In Serbia he had many willing executioners behind him. And nearly everywhere 
else in the Balkans, his virulent ethnic nationalism still has many 
enthusiastic imitators today.

Just last week in Macedonia—one of the former republics of the old 
Yugoslavia—it was as if the calendar had flipped back to 1991. Slav 
paramilitaries began prowling the streets of Skopje, the capital, putting up 
posters warning ethnic Albanian Muslims to flee or die. Mobs of Macedonian 
Slavs chanted, “Albanians to the gas chambers.” Led by rogue policemen, they 
sacked the Parliament building and chased the president from his office for 
the offense of negotiating peace with the enemy. 

Then rioters hunted Westerners on the streets, mostly aid workers and 
journalists, and beat a dozen of them senseless. The lobby of the new Holiday 
Inn, a hopeful investment in a young country’s future, was splattered with 
the blood of a BBC cameraman.

The mob violence was set off by unwitting U.S. NATO troops. On June 25 a 
convoy of U.S. Army 101st Airborne vehicles had escorted 450 Albanian 
guerrillas out of besieged Aracinovo. The town overlooks Skopje’s airport, 
and the guerrillas’ mortars seriously threatened NATO’s vital lines of supply 
into Kosovo, just 25 miles north. The Macedonian Army’s efforts to dislodge 
them militarily had been a dismal failure. But Macedonians saw NATO rescuing 
a defeated enemy. An American soldier working in the defense attache’s office 
at the U.S. Embassy was shot and wounded by Macedonian forces, though not 
seriously. President Bush tried to tamp down the anti-U.S. hysteria by 
freezing the bank accounts and visa rights of Albanian “terrorists.” He 
wouldn’t rule out sending more American troops to Macedonia.  
        
A STEEP POLITICAL COST
Milosevic’s extradition also had a steep political cost to the stability of 
Yugoslavia. When his lawyers won a stay of his extradition in Yugoslavia’s 
highest court, the Serbian prime minister, Zoran Djindjic, ignored it. 
Djindjic claimed the court was packed with Milosevic appointees. The Yugoslav 
prime minister resigned in protest, and the government collapsed.

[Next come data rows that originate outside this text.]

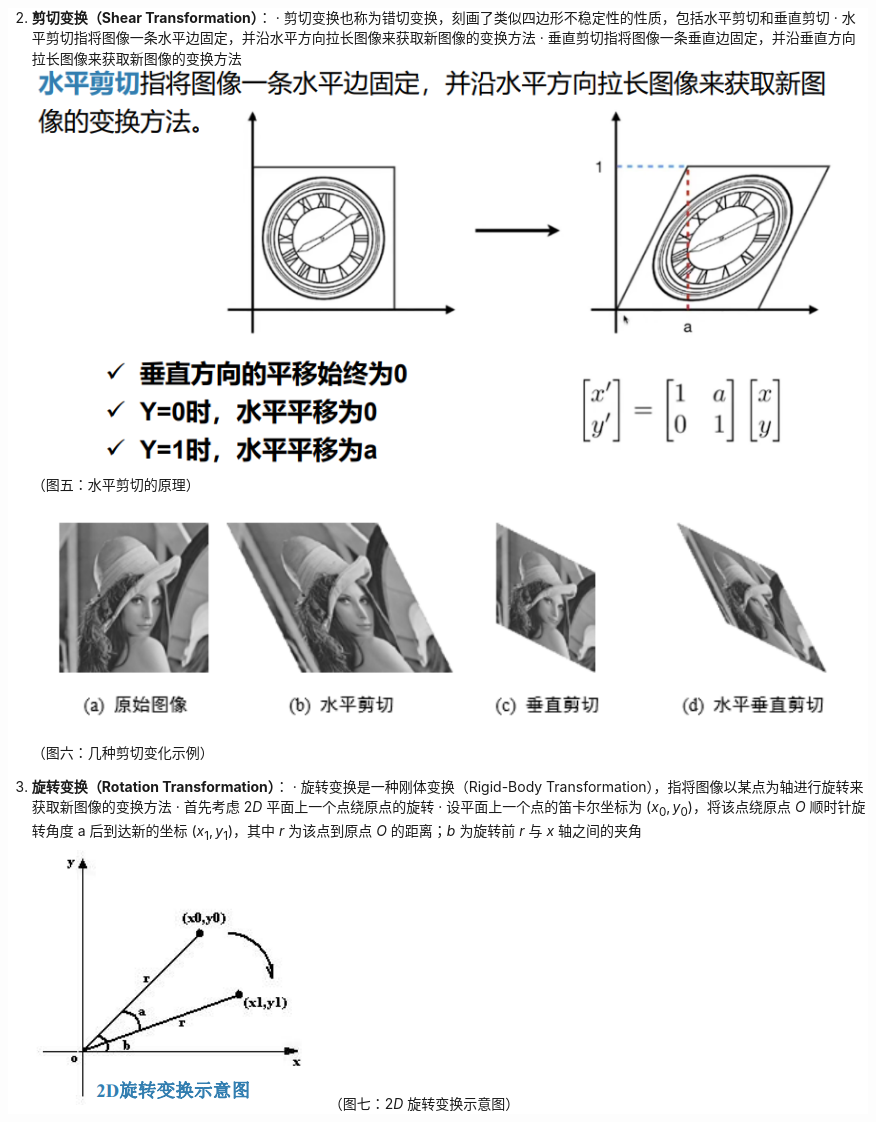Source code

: 2. **剪切变换（Shear Transformation）**：
· 剪切变换也称为错切变换，刻画了类似四边形不稳定性的性质，包括水平剪切和垂直剪切
· 水平剪切指将图像一条水平边固定，并沿水平方向拉长图像来获取新图像的变换方法
· 垂直剪切指将图像一条垂直边固定，并沿垂直方向拉长图像来获取新图像的变换方法
![|450](图像处理图/图像处理图2-5.png)
                                （图五：水平剪切的原理）
![|500](图像处理图/图像处理图2-6.png)
                              （图六：几种剪切变化示例）

3. **旋转变换（Rotation Transformation）**：
· 旋转变换是一种刚体变换（Rigid-Body Transformation），指将图像以某点为轴进行旋转来获取新图像的变换方法
· 首先考虑 $2D$ 平面上一个点绕原点的旋转
· 设平面上一个点的笛卡尔坐标为 $(x_0,y_0)$，将该点绕原点 $O$ 顺时针旋转角度 a 后到达新的坐标 $(x_1,y_1)$，其中 $r$ 为该点到原点 $O$ 的距离；$b$ 为旋转前 $r$ 与 $x$ 轴之间的夹角
![](图像处理图/图像处理图2-7.png)
                              （图七：$2D$ 旋转变换示意图）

Few people beyond a gaggle of Serb supporters doubt that Milosevic is getting 
what he deserves. But most Serbs have not truly confronted the reality of 
what their nation did. A recent poll by Radio B92 found that Serbs still rank 
Milosevic as the fourth greatest Serb of all time. And the Serbs aren’t the 
only offenders in the region. While the world’s attention was on Milosevic 
and Bosnia, Croatia methodically ethnically cleansed those of its sizable 
Serb minority who remained. Even with Milosevic gone, pulling NATO troops out 
of Bosnia would still mean war. Kosovo is equally unstable. The province’s 
Albanian majority, who once endured Milosevic’s oppression, won’t condemn the 
systematic murder of the few elderly Serbs who haven’t fled. As the idea of a 
Greater Serbia lies discredited, Albanians privately aspire to an ethnically 
pure Greater Kosovo. 

NATO itself is not free of complicity. The West loudly demanded that Serbia 
send Milosevic to The Hague—the United States threatened to hold up aid if he 
wasn’t—but it has ignored the tribunal’s second and third most wanted men: 
Radovan Karadzic, former president of the Bosnian Serbs, and Ratko Mladic, 
the Serb general, both of whom were indicted for the ethnic cleansing of 
Bosnia. NATO troops were long ago ordered to arrest those two men on sight, 
but they move freely through their NATO-occupied territory. “It is equally 
important they be brought to account,” says Richard Holbrooke, the former 
U.N. ambassador and Balkans negotiator.

 Milosevic’s trial, by publicizing the evidence against him, will help bring 
a fuller reckoning. And today, at least, the region’s leaders are on notice 
that they can no longer run amok as he once did. As “Hoxha,” an Albanian 
rebel in Aracinovo, puts it, “Now hopefully others like Milosevic who think 
they are kings of the world will realize that they can’t get away with 
killing people.” It’s a strange thing to hear from a man brandishing an AK-47 
and getting ready for a new offensive against Macedonia’s democratically 
elected government. But perhaps it is true.